Inflation and an overheated labor market drove the Fed to hike interest rates a record 11 times since 2022. But in the last few months, the job market has cooled enough to avoid further interest rate hikes while employment numbers have stayed strong, experts say.

“Labor force participation, a slight downtick in unemployment rates, and a solid gain in jobs numbers … keep in track the narrative that we are heading toward a soft landing that should not require any further hikes from the Fed and may indeed be consistent with cuts beginning in the middle of 2024,” said Brett House, a professor of economics at Columbia Business School.

Americans are feeling better about the economy as inflation eases. Consumer sentiment is up 13% so far this month, making up for Americans’ gloomy feelings over the last four months, according the University of Michigan’s survey of consumer sentiment.
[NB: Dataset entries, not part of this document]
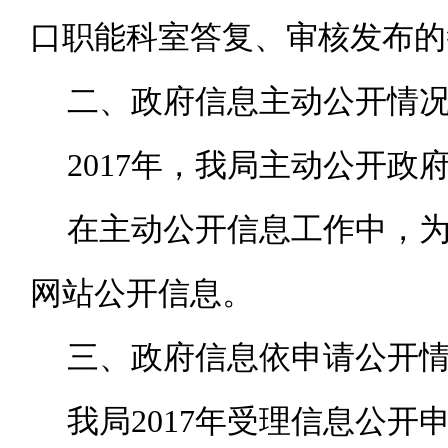
口职能科室答复、审核发布的
二、政府信息主动公开情
2017年，我局主动公开政府
在主动公开信息工作中，
网站公开信息。
三、政府信息依申请公开
我局
2017年受理信息公开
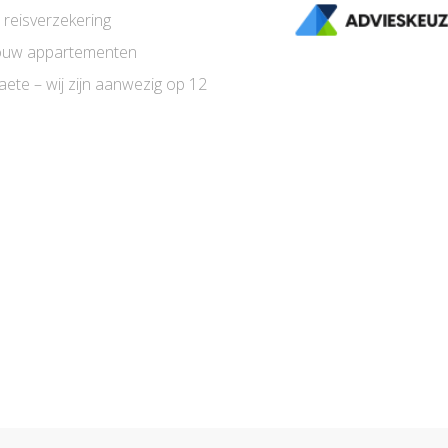
 reisverzekering
uw appartementen
aete – wij zijn aanwezig op 12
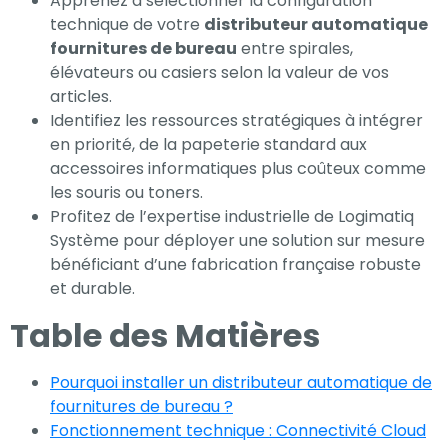
Apprenez à sélectionner la configuration
nécessaires au
technique de votre
distributeur automatique
fonctionnement
fournitures de bureau
entre spirales,
du site Web.
élévateurs ou casiers selon la valeur de vos
articles.
Identifiez les ressources stratégiques à intégrer
Statistiques
en priorité, de la papeterie standard aux
accessoires informatiques plus coûteux comme
Afin que nous
les souris ou toners.
puissions
Profitez de l’expertise industrielle de Logimatiq
améliorer la
Système pour déployer une solution sur mesure
fonctionnalité
bénéficiant d’une fabrication française robuste
et la
et durable.
structure du
site Web, en
Table des Matières
fonction de la
façon dont le
Pourquoi installer un distributeur automatique de
site Web est
fournitures de bureau ?
utilisé.
Fonctionnement technique : Connectivité Cloud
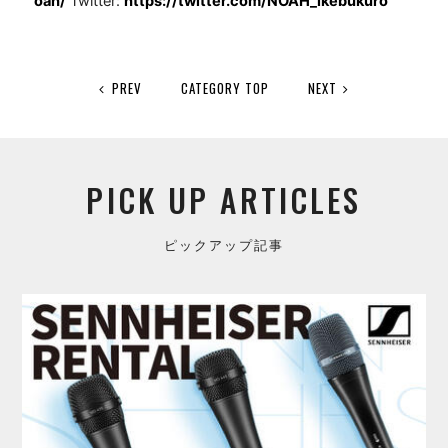
oah/
Twitter:
https://twitter.com/NOAH_ikebukuro
PREV
CATEGORY TOP
NEXT
PICK UP ARTICLES
ピックアップ記事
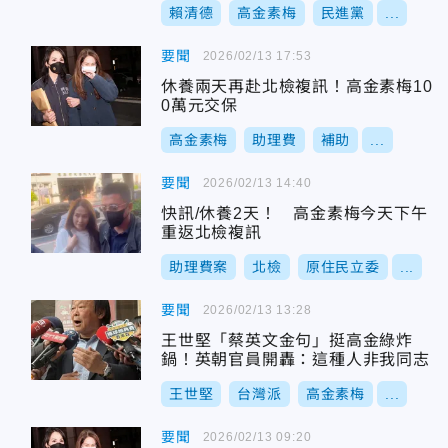
賴清德
高金素梅
民進黨
...
要聞
2026/02/13 17:53
休養兩天再赴北檢複訊！高金素梅10
0萬元交保
高金素梅
助理費
補助
...
要聞
2026/02/13 14:40
快訊/休養2天！ 高金素梅今天下午
重返北檢複訊
助理費案
北檢
原住民立委
...
要聞
2026/02/13 13:28
王世堅「蔡英文金句」挺高金綠炸
鍋！英朝官員開轟：這種人非我同志
王世堅
台灣派
高金素梅
...
要聞
2026/02/13 09:20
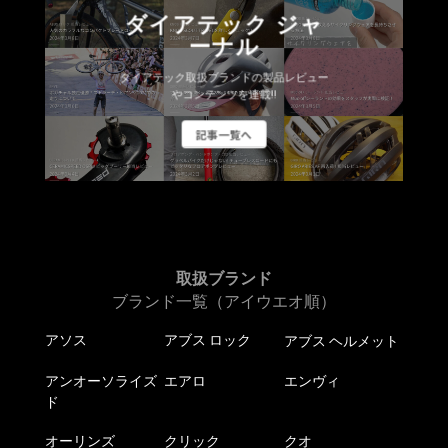
ダイアテック ジャ
ーナル
ダイアテック取扱ブランドの製品レビュー
やコンテンツを連載!!
記事一覧へ
取扱ブランド
ブランド一覧（アイウエオ順）
アソス
アブス ロック
アブス ヘルメット
アンオーソライズ
エアロ
エンヴィ
ド
オーリンズ
クリック
クオ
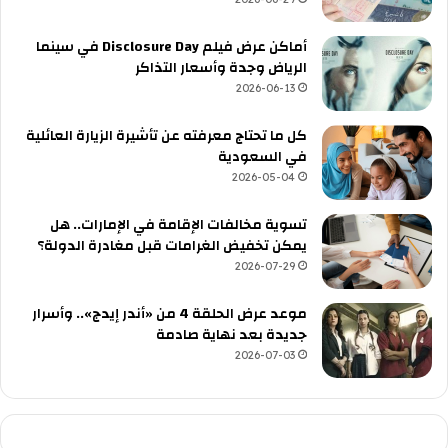
أماكن عرض فيلم Disclosure Day في سينما
الرياض وجدة وأسعار التذاكر
2026-06-13
كل ما تحتاج معرفته عن تأشيرة الزيارة العائلية
في السعودية
2026-05-04
تسوية مخالفات الإقامة في الإمارات.. هل
يمكن تخفيض الغرامات قبل مغادرة الدولة؟
2026-07-29
موعد عرض الحلقة 4 من «أندر إيدج».. وأسرار
جديدة بعد نهاية صادمة
2026-07-03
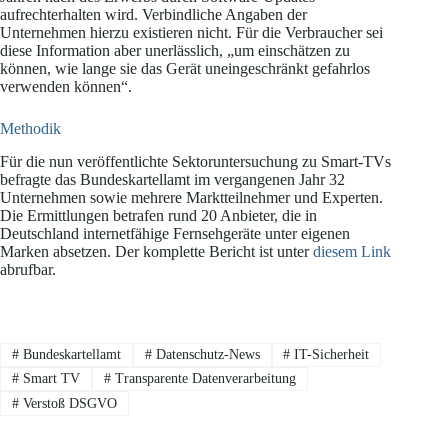
aufrechterhalten wird. Verbindliche Angaben der
Unternehmen hierzu existieren nicht. Für die Verbraucher sei
diese Information aber unerlässlich, „um einschätzen zu
können, wie lange sie das Gerät uneingeschränkt gefahrlos
verwenden können“.
Methodik
Für die nun veröffentlichte Sektoruntersuchung zu Smart-TVs
befragte das Bundeskartellamt im vergangenen Jahr 32
Unternehmen sowie mehrere Marktteilnehmer und Experten.
Die Ermittlungen betrafen rund 20 Anbieter, die in
Deutschland internetfähige Fernsehgeräte unter eigenen
Marken absetzen. Der komplette Bericht ist unter
diesem Link
abrufbar.
#
Bundeskartellamt
#
Datenschutz-News
#
IT-Sicherheit
#
Smart TV
#
Transparente Datenverarbeitung
#
Verstoß DSGVO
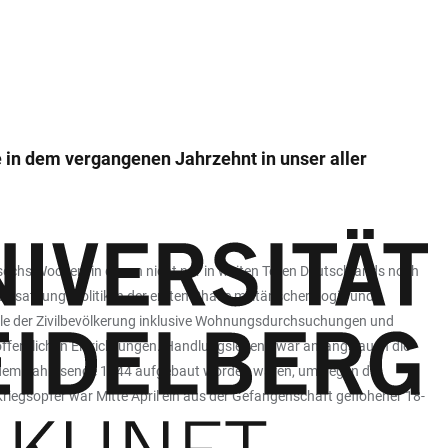
e in dem vergangenen Jahrzehnt in unser aller
echs Wochen, in denen nicht nur in weiten Teilen Deutschlands noch
satzungspolitik in der ersten Phase militärischer Logik und
olle der Zivilbevölkerung inklusive Wohnungsdurchsuchungen und
ffentlichen Einrichtungen. Handlungsleitend war anfangs auch die
it dem Jahresende 1944 aufgebaut worden waren, um gegen die
riegsopfer war Mitte April ein aus der Gefangenschaft geflohener 18-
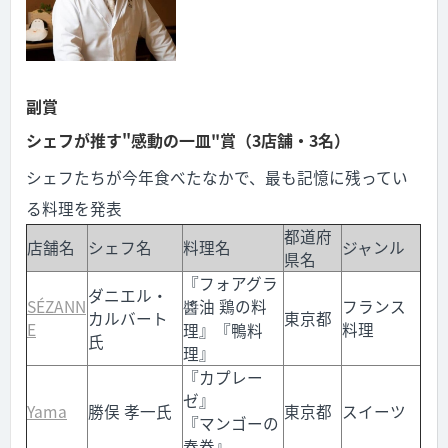
副賞
シェフが推す"感動の一皿"賞（3店舗・3名）
シェフたちが今年食べたなかで、最も記憶に残ってい
る料理を発表
都道府
店舗名
シェフ名
料理名
ジャンル
県名
『フォアグラ
ダニエル・
SÉZANN
醬油 鶏の料
フランス
カルバート
東京都
E
料理
理』『鴨料
氏
理』
『カプレー
ゼ』
Yama
勝俣 孝一氏
東京都
スイーツ
『マンゴーの
春巻』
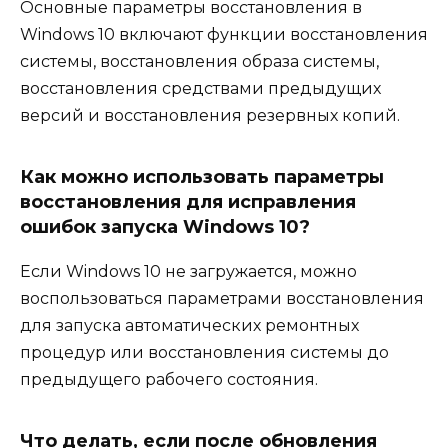
Основные параметры восстановления в
Windows 10 включают функции восстановления
системы, восстановления образа системы,
восстановления средствами предыдущих
версий и восстановления резервных копий.
Как можно использовать параметры
восстановления для исправления
ошибок запуска Windows 10?
Если Windows 10 не загружается, можно
воспользоваться параметрами восстановления
для запуска автоматических ремонтных
процедур или восстановления системы до
предыдущего рабочего состояния.
Что делать, если после обновления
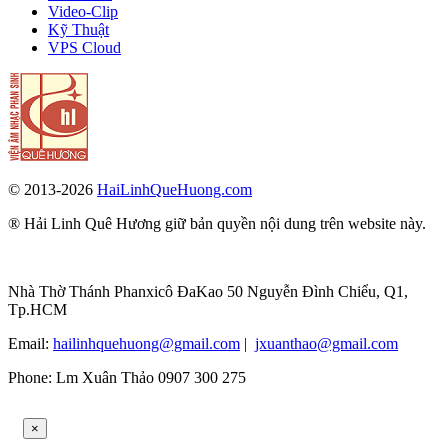
Video-Clip
Kỹ Thuật
VPS Cloud
© 2013-2026
HaiLinhQueHuong.com
® Hải Linh Quê Hương giữ bản quyền nội dung trên website này.
Nhà Thờ Thánh Phanxicô ĐaKao 50 Nguyễn Đình Chiểu, Q1,
Tp.HCM
Email:
hailinhquehuong@gmail.com
|
jxuanthao@gmail.com
Phone: Lm Xuân Thảo 0907 300 275
×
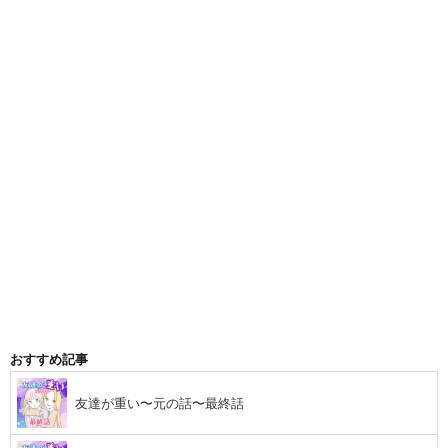
おすすめ記事
友達が重い〜元の話〜最終話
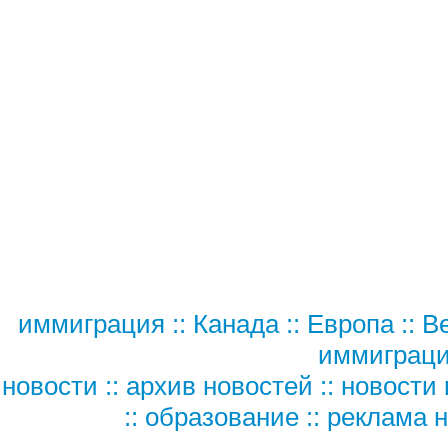
иммиграция
::
Канада
::
Европа
::
В
иммиграц
новости
::
архив новостей
::
новости 
::
образование
::
реклама н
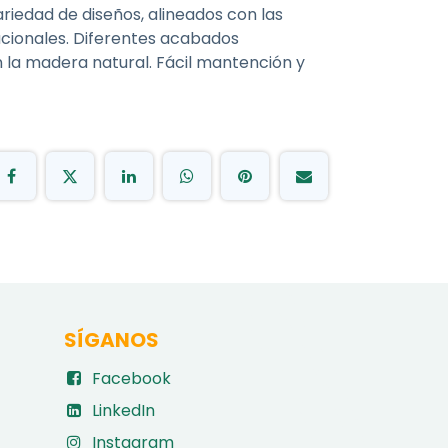
riedad de diseños, alineados con las
acionales. Diferentes acabados
 la madera natural. Fácil mantención y
SÍGANOS
Facebook
LinkedIn
Instagram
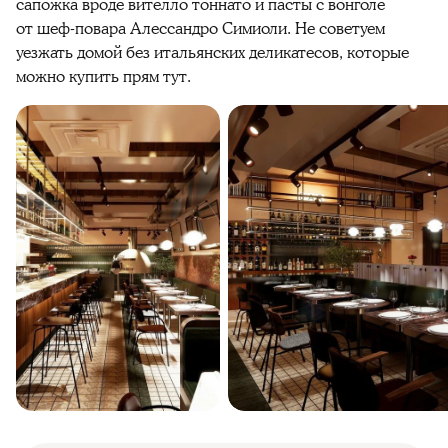
сапожка вроде вителло тоннато и пасты с вонголе
от шеф-повара Алессандро Симиоли. Не советуем
уезжать домой без итальянских деликатесов, которые
можно купить прям тут.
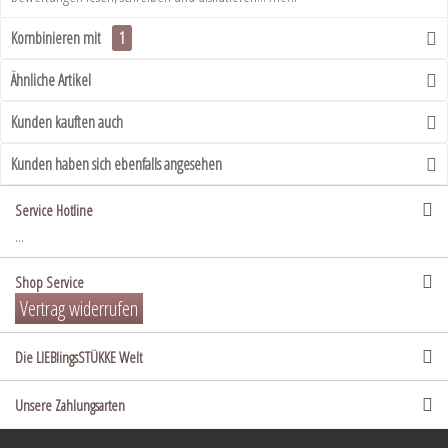
Kombinieren mit
1
Ähnliche Artikel
Kunden kauften auch
Kunden haben sich ebenfalls angesehen
Service Hotline
...
Shop Service
Vertrag widerrufen
Die LIEBlingsSTÜKKE Welt
Unsere Zahlungsarten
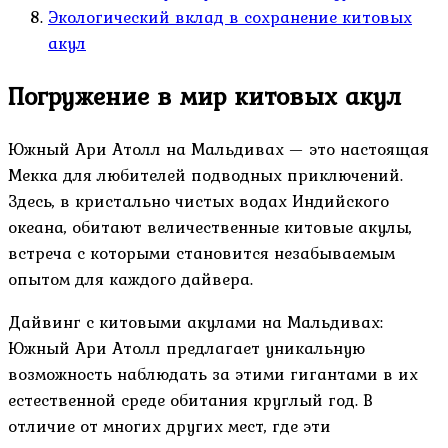
Экологический вклад в сохранение китовых
акул
Погружение в мир китовых акул
Южный Ари Атолл на Мальдивах — это настоящая
Мекка для любителей подводных приключений.
Здесь, в кристально чистых водах Индийского
океана, обитают величественные китовые акулы,
встреча с которыми становится незабываемым
опытом для каждого дайвера.
Дайвинг с китовыми акулами на Мальдивах:
Южный Ари Атолл предлагает уникальную
возможность наблюдать за этими гигантами в их
естественной среде обитания круглый год. В
отличие от многих других мест, где эти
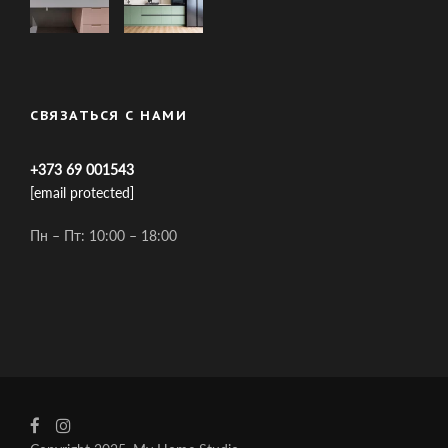
СВЯЗАТЬСЯ С НАМИ
+373 69 001543
[email protected]
Пн – Пт: 10:00 – 18:00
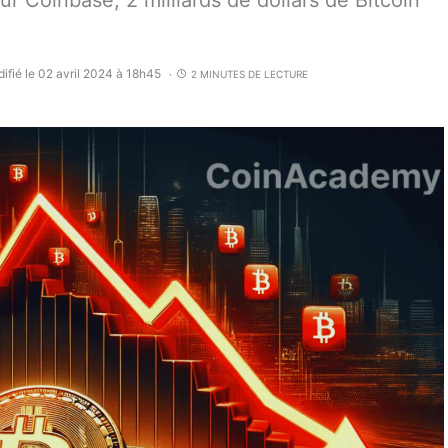
 Coinbase, 2 milliards de dollars de Bitcoin
ifié le 02 avril 2024 à 18h45
2 MINUTES DE LECTURE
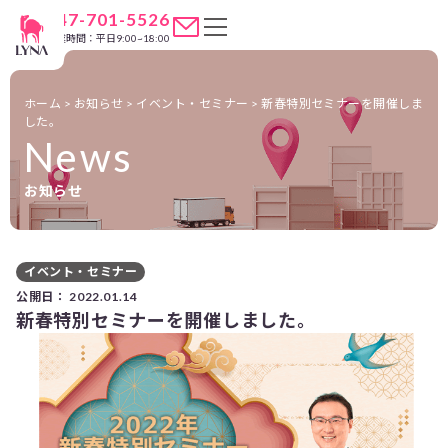
047-701-5526
営業時間：平日9:00~18:00
ホーム
>
お知らせ
>
イベント・セミナー
>
新春特別セミナーを開催しま
した。
News
お知らせ
イベント・セミナー
公開日：
2022.01.14
新春特別セミナーを開催しました。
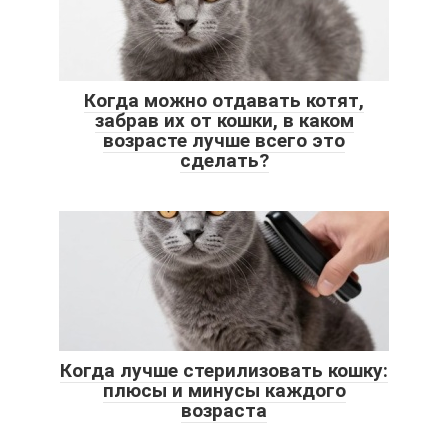
Когда можно отдавать котят,
забрав их от кошки, в каком
возрасте лучше всего это
сделать?
Когда лучше стерилизовать кошку:
плюсы и минусы каждого
возраста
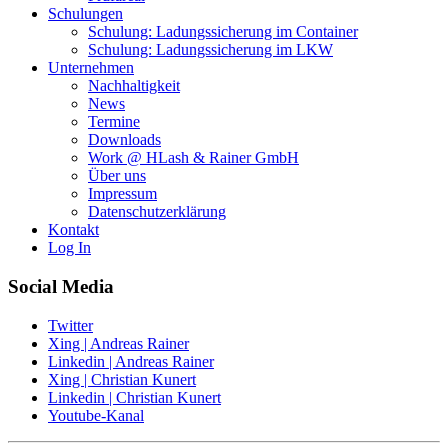
Schulungen
Schulung: Ladungssicherung im Container
Schulung: Ladungssicherung im LKW
Unternehmen
Nachhaltigkeit
News
Termine
Downloads
Work @ HLash & Rainer GmbH
Über uns
Impressum
Datenschutzerklärung
Kontakt
Log In
Social Media
Twitter
Xing | Andreas Rainer
Linkedin | Andreas Rainer
Xing | Christian Kunert
Linkedin | Christian Kunert
Youtube-Kanal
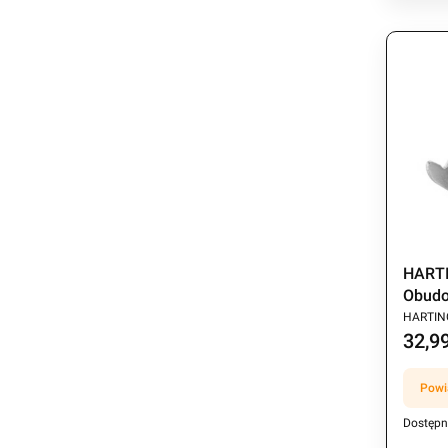
HARTI
Obudo
PRODU
jedna
HARTIN
32,99
Cena
Powi
Dostępn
And consumers’ inflation expectations fell to 3.1% in December from 4.5% last month, the survey found. People are also feeling better about the economy because they anticipate a positive impact from next year’s elections.

“Sentiment for these consumers appears to incorporate expectations that the elections will likely yield results favorable to the economy,” Joanne Hsu, the director of consumer surveys at the university, wrote in a post about the findings.